Required action: The full listing, minus its pictures, should be printed again exactly as it stands.

Supplied material:
- - - - - - -

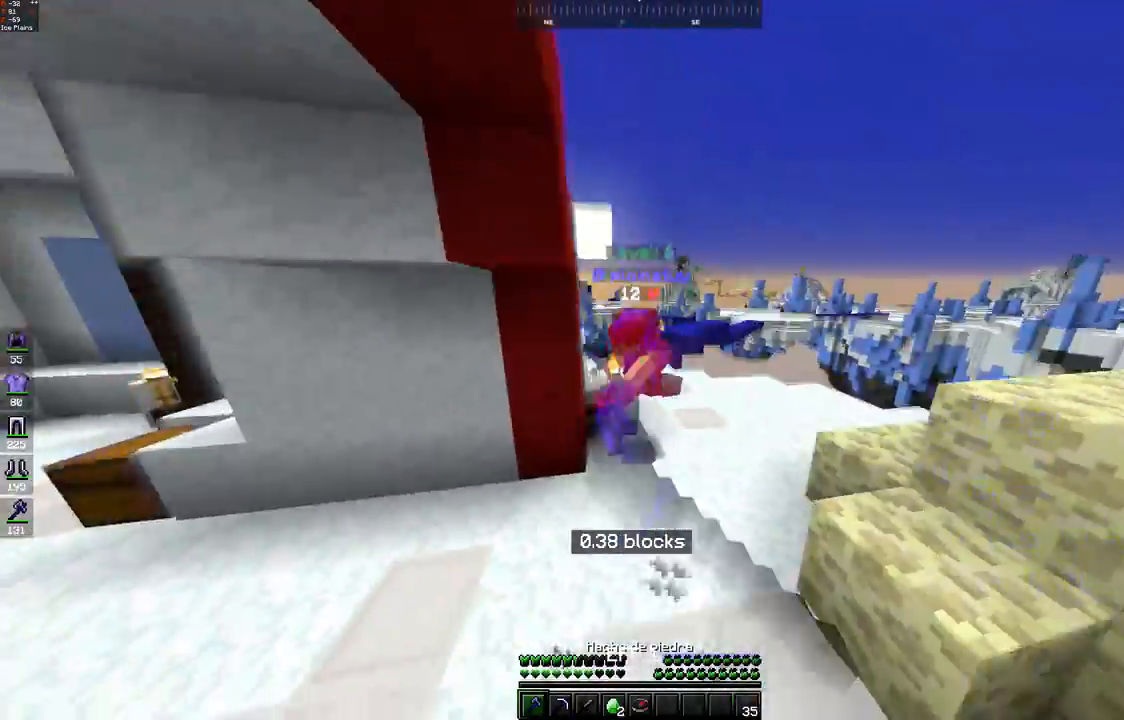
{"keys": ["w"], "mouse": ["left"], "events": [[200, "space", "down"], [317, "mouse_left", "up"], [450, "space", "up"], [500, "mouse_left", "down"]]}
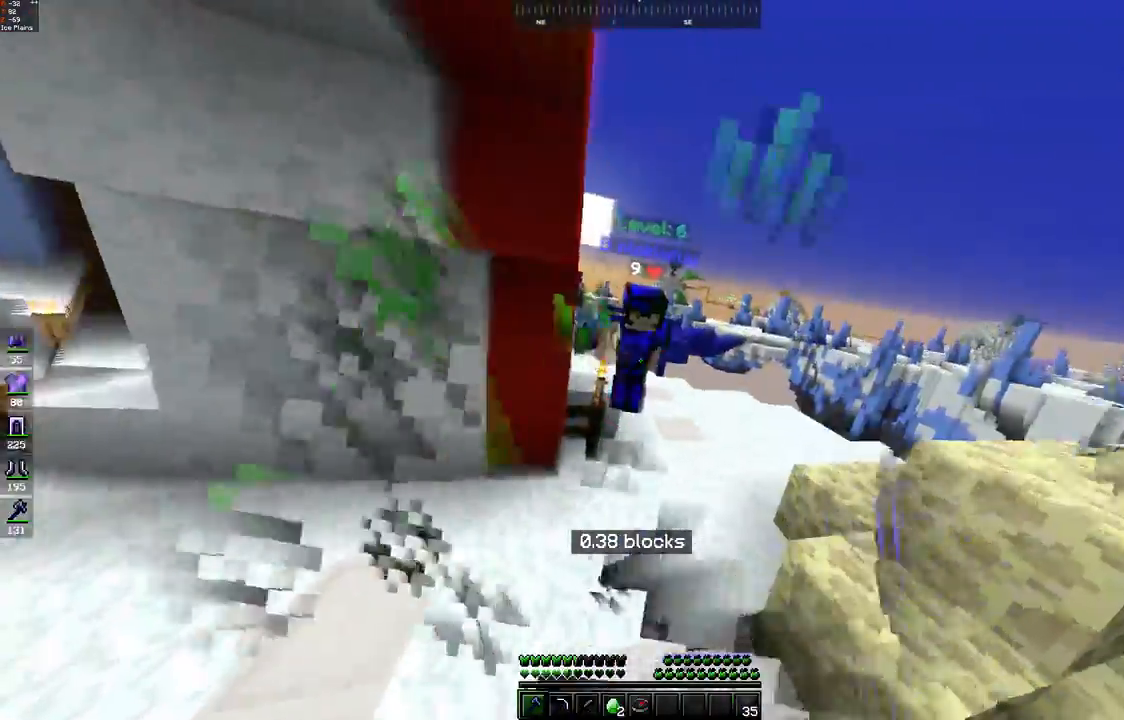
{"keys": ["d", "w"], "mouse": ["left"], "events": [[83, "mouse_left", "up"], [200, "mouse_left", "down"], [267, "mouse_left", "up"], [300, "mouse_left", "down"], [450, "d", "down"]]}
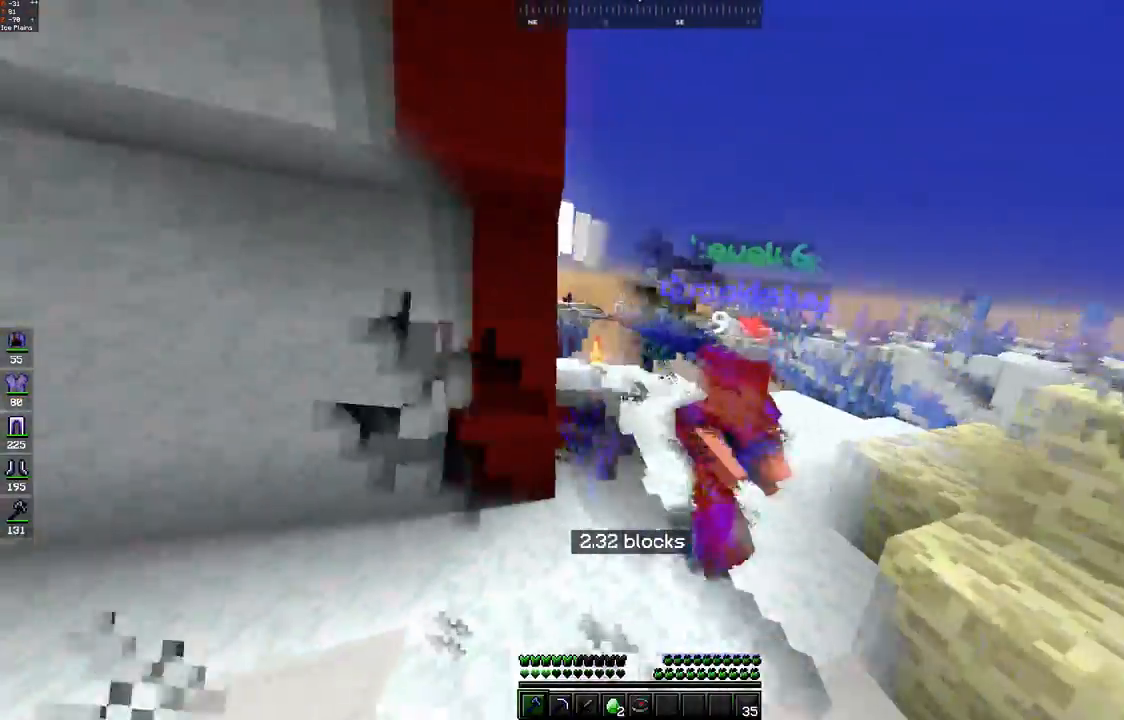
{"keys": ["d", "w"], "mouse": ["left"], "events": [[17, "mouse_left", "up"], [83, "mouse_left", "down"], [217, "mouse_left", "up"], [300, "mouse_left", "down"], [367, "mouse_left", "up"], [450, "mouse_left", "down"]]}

- - - - - - -

Finished exercise:
{"keys": ["w"], "mouse": ["left"], "events": [[200, "space", "down"], [317, "mouse_left", "up"], [450, "space", "up"], [500, "mouse_left", "down"]]}
{"keys": ["d", "w"], "mouse": ["left"], "events": [[83, "mouse_left", "up"], [200, "mouse_left", "down"], [267, "mouse_left", "up"], [300, "mouse_left", "down"], [450, "d", "down"]]}
{"keys": ["d", "w"], "mouse": ["left"], "events": [[17, "mouse_left", "up"], [83, "mouse_left", "down"], [217, "mouse_left", "up"], [300, "mouse_left", "down"], [367, "mouse_left", "up"], [450, "mouse_left", "down"]]}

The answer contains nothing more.